Salaries are climbing and climbing – the Chicago Cubs just handed out their biggest contract ever, and the AAV in Jon Lester’s deal makes him the second-highest-paid pitcher in baseball – and it’s no coincidence. The game of baseball is very, very healthy. Well, the business, anyway.
Check out out Maury Brown’s latest at Forbes on the state of revenues in MLB, wherein he reports that league-wide revenues project to be in excess of $9 billion, which is up nearly 13% from 2013, when revenues were $8 billion, which was itself a jump from $7.5 billion the year before. Revenues have nearly doubled since 2000.
It’s not hard to see, then, when about 50% of revenues – very roughly speaking – are supposed to go to the players, why salaries are exploding. If half of that 13% increase goes to the players, that’s a 6.5% bump in one year for player salaries. That means last year’s $10 million deal is this year’s $10.65 million deal. And 2013’s $10 million deal is nearly $11 million this year.

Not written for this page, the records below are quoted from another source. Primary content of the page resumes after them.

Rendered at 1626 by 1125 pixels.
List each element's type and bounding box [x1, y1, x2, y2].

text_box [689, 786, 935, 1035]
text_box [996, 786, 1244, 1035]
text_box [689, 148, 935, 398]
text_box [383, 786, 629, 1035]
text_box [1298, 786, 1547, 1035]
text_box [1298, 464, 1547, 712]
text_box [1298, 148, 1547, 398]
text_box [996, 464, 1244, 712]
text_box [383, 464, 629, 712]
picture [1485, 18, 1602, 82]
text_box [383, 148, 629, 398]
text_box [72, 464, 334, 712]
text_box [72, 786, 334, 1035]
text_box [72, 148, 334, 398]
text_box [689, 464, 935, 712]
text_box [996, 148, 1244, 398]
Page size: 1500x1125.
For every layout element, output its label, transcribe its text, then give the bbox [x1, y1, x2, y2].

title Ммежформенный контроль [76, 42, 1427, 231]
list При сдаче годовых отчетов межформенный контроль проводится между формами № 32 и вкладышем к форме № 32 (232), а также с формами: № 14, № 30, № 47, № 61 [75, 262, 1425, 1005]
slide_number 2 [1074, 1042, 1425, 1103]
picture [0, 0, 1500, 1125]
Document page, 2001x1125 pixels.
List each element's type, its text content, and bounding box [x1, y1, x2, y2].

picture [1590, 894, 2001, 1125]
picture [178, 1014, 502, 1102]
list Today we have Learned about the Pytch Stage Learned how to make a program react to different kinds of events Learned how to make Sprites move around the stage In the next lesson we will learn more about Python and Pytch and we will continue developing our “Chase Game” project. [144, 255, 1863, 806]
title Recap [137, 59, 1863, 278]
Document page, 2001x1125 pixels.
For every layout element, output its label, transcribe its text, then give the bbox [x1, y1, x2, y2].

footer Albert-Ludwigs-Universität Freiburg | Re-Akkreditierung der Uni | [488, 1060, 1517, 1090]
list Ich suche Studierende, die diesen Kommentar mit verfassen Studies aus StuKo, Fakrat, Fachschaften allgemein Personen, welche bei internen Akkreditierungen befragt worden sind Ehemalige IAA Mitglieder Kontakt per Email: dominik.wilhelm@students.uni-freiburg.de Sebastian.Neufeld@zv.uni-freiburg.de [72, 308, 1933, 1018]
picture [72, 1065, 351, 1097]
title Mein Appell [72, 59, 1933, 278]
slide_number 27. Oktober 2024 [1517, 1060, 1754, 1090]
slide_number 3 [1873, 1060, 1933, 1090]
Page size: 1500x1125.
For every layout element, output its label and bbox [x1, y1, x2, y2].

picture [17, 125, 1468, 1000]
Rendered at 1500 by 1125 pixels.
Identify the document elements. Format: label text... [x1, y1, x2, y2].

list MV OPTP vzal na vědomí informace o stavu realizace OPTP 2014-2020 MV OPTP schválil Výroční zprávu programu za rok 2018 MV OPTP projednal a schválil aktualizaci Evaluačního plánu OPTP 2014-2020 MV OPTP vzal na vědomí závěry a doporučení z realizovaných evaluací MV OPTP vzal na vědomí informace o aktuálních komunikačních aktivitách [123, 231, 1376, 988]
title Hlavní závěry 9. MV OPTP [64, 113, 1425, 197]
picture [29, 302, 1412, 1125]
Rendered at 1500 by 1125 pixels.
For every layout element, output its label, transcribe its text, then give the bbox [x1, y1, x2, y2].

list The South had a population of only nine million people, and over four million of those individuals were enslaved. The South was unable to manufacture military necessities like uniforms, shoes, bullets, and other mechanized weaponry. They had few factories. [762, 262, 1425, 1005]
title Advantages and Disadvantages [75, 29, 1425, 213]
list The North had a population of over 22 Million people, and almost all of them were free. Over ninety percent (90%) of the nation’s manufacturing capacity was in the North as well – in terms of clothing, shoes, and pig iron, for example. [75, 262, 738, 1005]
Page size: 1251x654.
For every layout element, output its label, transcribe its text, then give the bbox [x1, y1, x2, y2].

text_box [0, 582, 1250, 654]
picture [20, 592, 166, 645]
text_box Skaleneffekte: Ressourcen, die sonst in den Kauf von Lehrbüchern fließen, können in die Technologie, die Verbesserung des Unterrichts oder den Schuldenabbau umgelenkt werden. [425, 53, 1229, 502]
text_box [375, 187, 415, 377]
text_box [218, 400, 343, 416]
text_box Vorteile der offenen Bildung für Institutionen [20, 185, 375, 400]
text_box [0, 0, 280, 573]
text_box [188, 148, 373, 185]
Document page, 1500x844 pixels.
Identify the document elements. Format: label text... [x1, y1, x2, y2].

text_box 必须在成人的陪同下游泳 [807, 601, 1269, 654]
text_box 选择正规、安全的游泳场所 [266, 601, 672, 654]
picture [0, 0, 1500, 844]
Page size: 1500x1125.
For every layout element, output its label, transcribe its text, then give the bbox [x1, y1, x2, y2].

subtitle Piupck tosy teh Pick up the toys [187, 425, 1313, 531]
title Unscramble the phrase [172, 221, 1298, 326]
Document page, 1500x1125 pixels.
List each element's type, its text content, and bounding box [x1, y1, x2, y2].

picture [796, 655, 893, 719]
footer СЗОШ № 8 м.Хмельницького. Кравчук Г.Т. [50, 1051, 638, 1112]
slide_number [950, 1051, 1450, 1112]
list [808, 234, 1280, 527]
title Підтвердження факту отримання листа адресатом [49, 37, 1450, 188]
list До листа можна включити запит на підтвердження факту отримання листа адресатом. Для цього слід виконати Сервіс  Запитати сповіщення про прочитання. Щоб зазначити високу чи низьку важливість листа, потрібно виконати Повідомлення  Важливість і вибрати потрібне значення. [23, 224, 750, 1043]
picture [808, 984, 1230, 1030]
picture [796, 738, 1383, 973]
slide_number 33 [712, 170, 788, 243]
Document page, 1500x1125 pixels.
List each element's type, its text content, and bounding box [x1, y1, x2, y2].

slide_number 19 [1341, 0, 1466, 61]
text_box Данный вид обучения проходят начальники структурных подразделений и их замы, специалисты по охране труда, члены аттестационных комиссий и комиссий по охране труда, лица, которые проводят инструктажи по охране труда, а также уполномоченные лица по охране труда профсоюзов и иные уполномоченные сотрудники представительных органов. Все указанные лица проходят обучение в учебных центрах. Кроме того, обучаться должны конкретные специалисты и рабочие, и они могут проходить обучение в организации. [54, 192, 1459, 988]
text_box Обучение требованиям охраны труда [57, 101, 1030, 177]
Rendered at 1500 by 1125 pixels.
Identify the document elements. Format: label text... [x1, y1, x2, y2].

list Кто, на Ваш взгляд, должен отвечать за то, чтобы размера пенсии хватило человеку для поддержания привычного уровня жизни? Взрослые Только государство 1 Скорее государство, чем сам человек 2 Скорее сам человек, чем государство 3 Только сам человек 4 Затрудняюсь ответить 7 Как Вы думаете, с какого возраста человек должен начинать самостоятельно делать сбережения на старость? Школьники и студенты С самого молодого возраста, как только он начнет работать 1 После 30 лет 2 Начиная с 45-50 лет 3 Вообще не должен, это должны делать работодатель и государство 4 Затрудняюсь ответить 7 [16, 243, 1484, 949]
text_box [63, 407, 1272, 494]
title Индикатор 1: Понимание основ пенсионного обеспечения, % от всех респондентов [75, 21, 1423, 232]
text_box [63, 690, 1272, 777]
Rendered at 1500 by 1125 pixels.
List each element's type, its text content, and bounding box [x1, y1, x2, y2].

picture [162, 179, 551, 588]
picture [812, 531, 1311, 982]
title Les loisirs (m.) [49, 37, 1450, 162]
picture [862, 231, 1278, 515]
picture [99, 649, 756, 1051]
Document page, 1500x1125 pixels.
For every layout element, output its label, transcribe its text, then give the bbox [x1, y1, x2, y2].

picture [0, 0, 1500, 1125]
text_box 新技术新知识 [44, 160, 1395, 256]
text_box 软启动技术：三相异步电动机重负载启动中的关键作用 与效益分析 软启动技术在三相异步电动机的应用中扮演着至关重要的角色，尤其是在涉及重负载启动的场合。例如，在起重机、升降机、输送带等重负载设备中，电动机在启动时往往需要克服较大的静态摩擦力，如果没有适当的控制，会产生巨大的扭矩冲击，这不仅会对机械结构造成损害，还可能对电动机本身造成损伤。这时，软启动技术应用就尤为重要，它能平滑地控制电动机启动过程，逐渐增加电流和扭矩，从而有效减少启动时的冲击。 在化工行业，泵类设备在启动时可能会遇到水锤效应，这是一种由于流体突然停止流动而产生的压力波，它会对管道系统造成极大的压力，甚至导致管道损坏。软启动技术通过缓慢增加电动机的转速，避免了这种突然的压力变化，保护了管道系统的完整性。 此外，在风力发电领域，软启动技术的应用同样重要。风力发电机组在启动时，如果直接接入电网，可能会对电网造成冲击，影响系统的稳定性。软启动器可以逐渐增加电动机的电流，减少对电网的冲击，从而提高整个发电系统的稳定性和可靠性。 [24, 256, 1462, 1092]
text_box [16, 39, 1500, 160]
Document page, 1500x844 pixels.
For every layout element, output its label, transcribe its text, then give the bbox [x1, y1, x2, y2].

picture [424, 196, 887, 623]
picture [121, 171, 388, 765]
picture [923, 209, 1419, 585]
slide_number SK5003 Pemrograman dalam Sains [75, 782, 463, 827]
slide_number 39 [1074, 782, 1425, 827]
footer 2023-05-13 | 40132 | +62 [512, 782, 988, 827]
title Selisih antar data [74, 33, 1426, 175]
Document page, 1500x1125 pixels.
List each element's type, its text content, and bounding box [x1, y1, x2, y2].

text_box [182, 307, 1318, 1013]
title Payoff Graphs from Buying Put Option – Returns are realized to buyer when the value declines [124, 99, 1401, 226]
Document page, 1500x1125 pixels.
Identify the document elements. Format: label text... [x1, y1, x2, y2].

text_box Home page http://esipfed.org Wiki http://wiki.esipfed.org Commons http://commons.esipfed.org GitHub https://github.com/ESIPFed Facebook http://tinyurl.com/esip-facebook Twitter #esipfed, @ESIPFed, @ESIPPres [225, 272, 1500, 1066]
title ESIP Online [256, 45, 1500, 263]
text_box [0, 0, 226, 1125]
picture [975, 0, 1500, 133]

EDIT for math: The players would be seeing a 13% increase, too. That was pretty mathdumb of me, and thanks to those who pointed it out. So, last year’s $10 million deal is now a $11.3 million deal. *That’s* the kind of huge jump I was expecting to see. End of edit.
That’s a pretty substantial jump in just two seasons. But it’s reflective of the health of the game (which is good!), and those of us fans who like to dabble in contract discussions will have to recalibrate our thoughts on “market” rates every year.
This kind of thing is interesting to think about as the latest collective bargaining agreement comes up for discussion very soon (it expires after the 2016 season). Exploding revenues and an ever-skewing split of that revenue between owners and players, if I remember correctly, played a significant role in the recent labor dustups in the NFL and NBA.